WHAT THE EXERCISE ASKS –
Set out the lines below as a numbered list, omitting any blank lines and leaving the pictures out of the answer.
####################
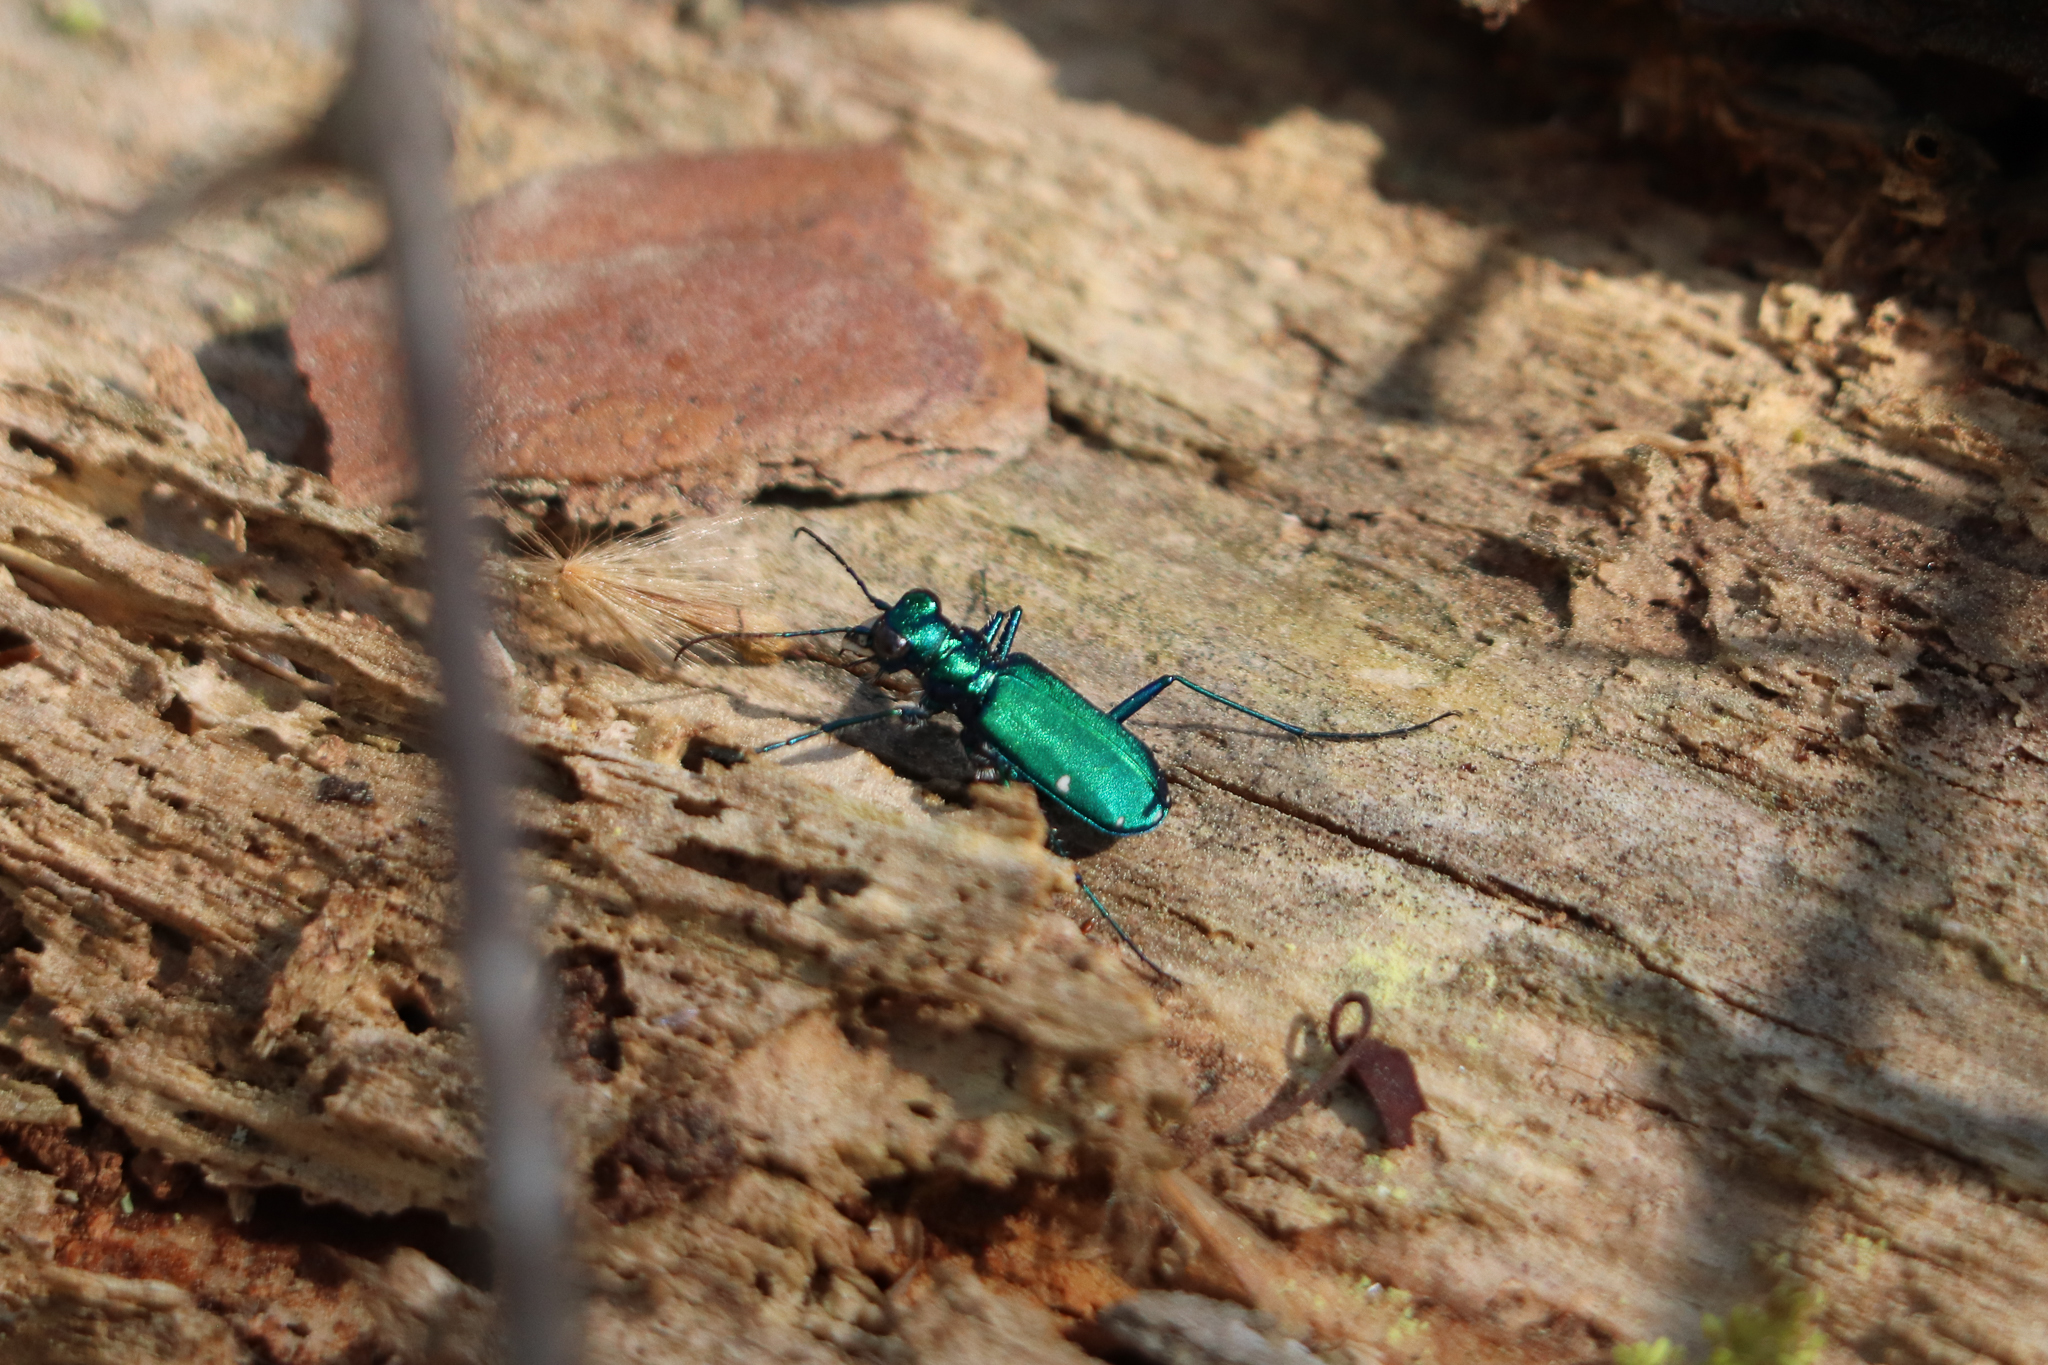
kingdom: Animalia
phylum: Arthropoda
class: Insecta
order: Coleoptera
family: Carabidae
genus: Cicindela
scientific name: Cicindela sexguttata
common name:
####################
ANSWER FOR THIS EXERCISE –
1. kingdom: Animalia
2. phylum: Arthropoda
3. class: Insecta
4. order: Coleoptera
5. family: Carabidae
6. genus: Cicindela
7. scientific name: Cicindela sexguttata
8. common name:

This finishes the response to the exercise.